Le réemploi des emballages en retard sur les objectifs de la loi Agec
Malgré les objectifs ambitieux fixés par la loi Antigaspillage pour une économie circulaire (Agec) de février 2020, le réemploi des emballages peine encore à décoller en France. Selon le dernier bilan publié par l'Agence de la transition écologique (Ademe), seulement 2,2% des emballages mis sur le marché en 2023 étaient réemployés, bien loin des 5% visés. Pour accélérer la transition vers une économie plus circulaire, il est urgent d'innover et de développer des solutions permettant d'améliorer la réutilisation des emballages.
Un taux de réemploi encore faible, notamment pour les emballages ménagers
Sur les 109,4 milliards d'emballages mis en circulation en 2023, seuls 2,4 milliards étaient réemployés d'après l'Ademe, soit un taux global de 2,22%. Si les emballages professionnels font un peu mieux avec 7,1% de réemploi, cela ne compense pas la contre-performance des emballages ménagers qui plafonnent à 1,1% alors qu'ils représentent plus de 80% des volumes. Les éco-organismes chargés de la gestion des différentes catégories d'emballages sont tous en deçà de l'objectif de 5%.
Parmi les emballages ménagers réemployés, on retrouve principalement :
- Les emballages d'économats (sacs, barquettes...) : 61,5%
- Les bouteilles de bière : 8,7%
- Les bouteilles de soda : 7,1%
- Les bouteilles d'eau : 6%
Des initiatives encourageantes mais encore insuffisantes
Malgré ces chiffres décevants, on note tout de même l'émergence de plusieurs initiatives visant à développer le réemploi ces dernières années. De nombreuses startups et entreprises innovantes se sont lancées sur ce créneau pour proposer des solutions concrètes :
- Des services de consigne pour les bouteilles en verre (Ma Bouteille S'appelle Reviens, Jean Bouteille...)
- Des emballages réutilisables pour la vente en vrac (Vrac'n Roll, Day by Day...)
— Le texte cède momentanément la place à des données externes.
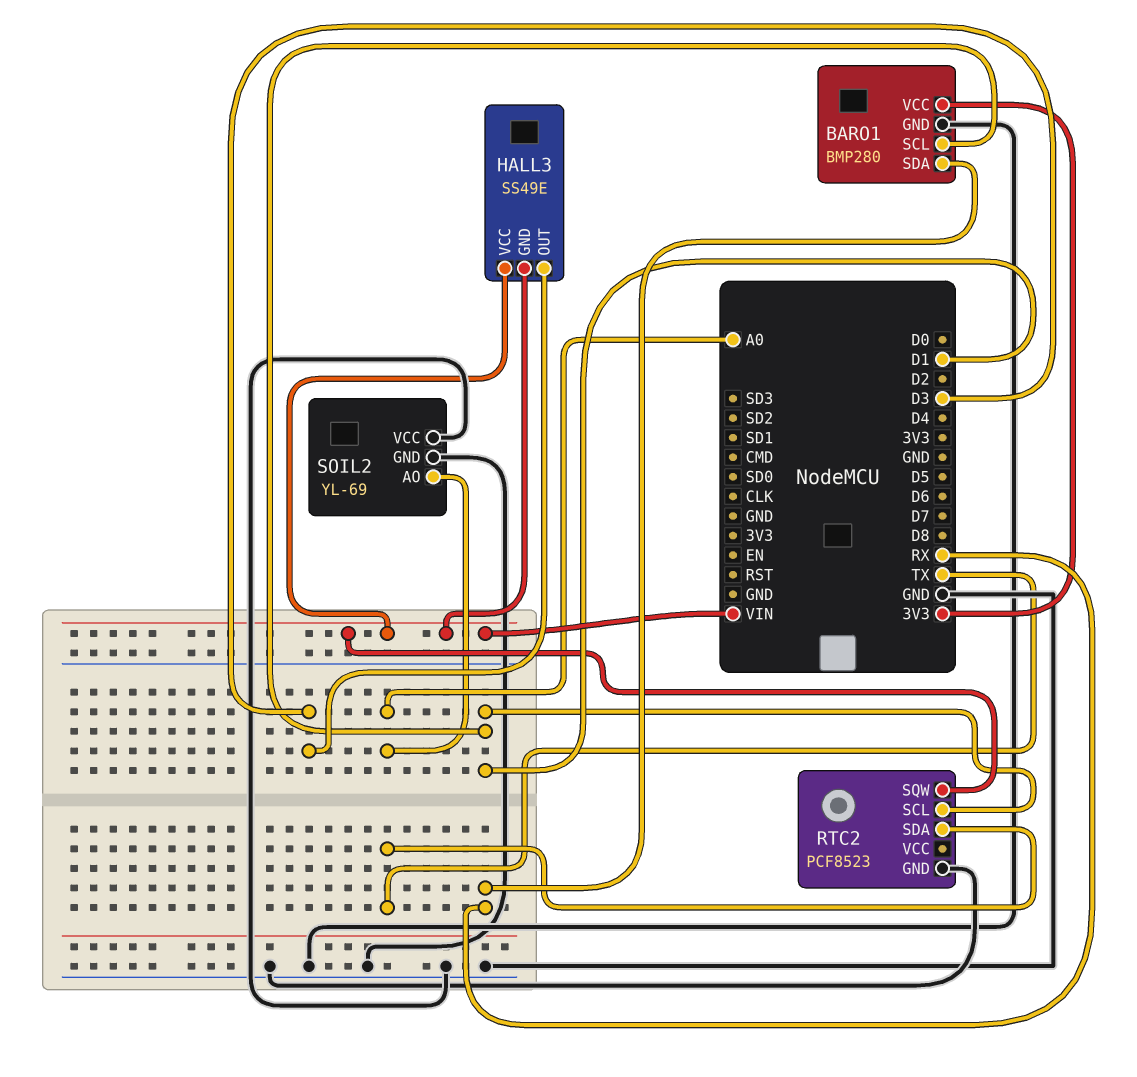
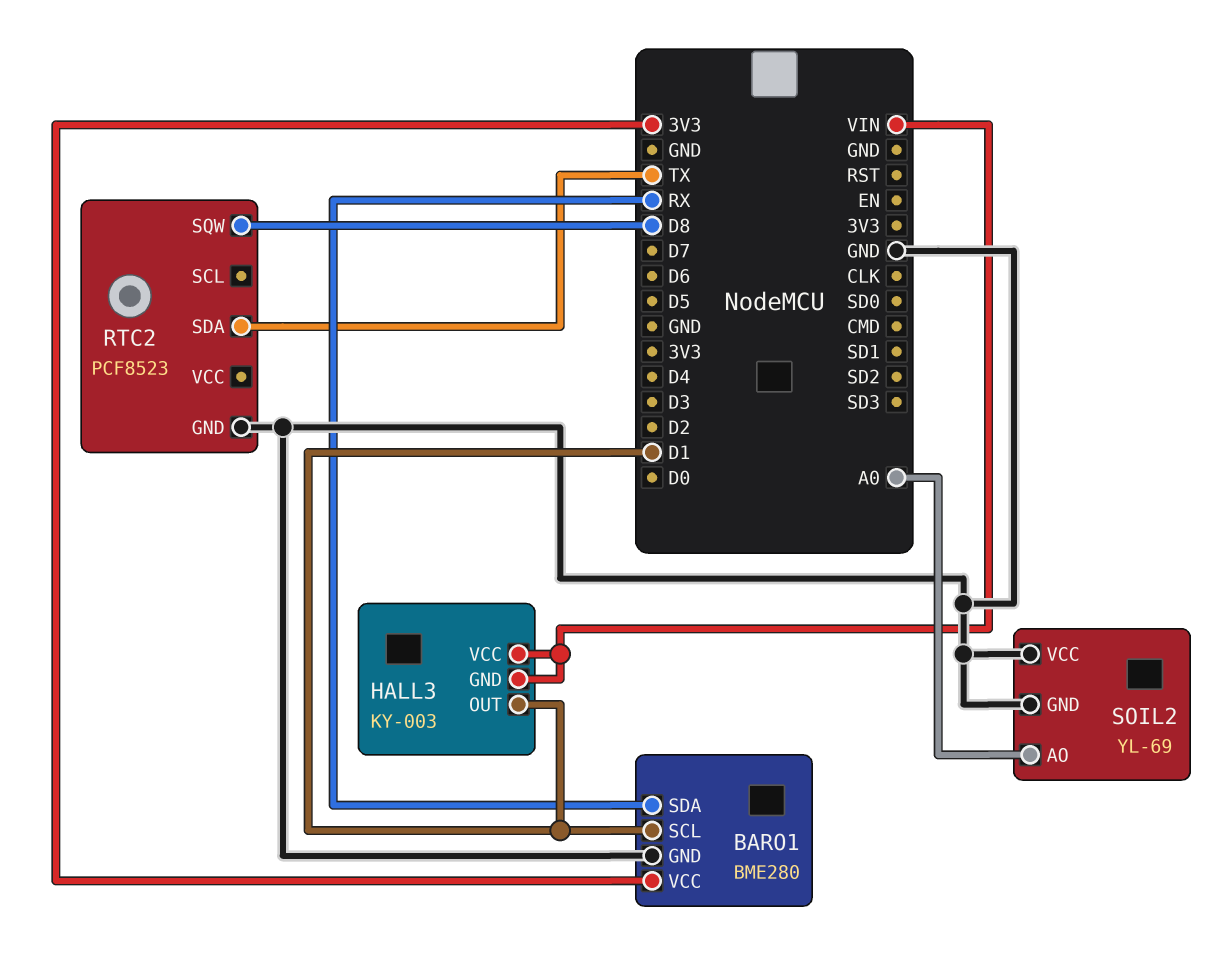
BARO1: BMP280 -> BME280
HALL3: SS49E -> KY-003
HALL3 pin OUT: D3 -> D1
RTC2 pin SCL: D1 -> none
RTC2 pin SQW: VIN -> D8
- La création de standards comme la bouteille de vin réutilisable Revinc
Certains industriels et distributeurs s'engagent également en mettant en place des systèmes de réemploi ou en adoptant des emballages réutilisables. C'est le cas de Carrefour qui a lancé ses propres bouteilles consignées ou encore de Häagen-Dazs et ses pots en inox récupérés en magasin. Mais pour généraliser ces démarches, un véritable changement d'échelle est nécessaire.
Innovation et éco-conception au cœur de la transition vers le réemploi
Pour atteindre des taux de réemploi significatifs, l'innovation apparaît comme un levier essentiel, que ce soit en termes de design des emballages, de matériaux utilisés ou de modèles logistiques et économiques :
- Éco-concevoir des emballages robustes et adaptés aux multiples rotations
- Optimiser la logistique inverse pour réduire les coûts et l'impact environnemental
- Développer des matériaux biosourcés et recyclables en complément du verre
- Inventer de nouveaux services et modèles économiques basés sur le réemploi
Les pouvoirs publics ont aussi un rôle à jouer pour créer un cadre incitatif, par exemple via des bonus/malus ou un taux de TVA réduit sur les emballages réemployés. L'enjeu est d'orienter les investissements vers ces solutions d'avenir.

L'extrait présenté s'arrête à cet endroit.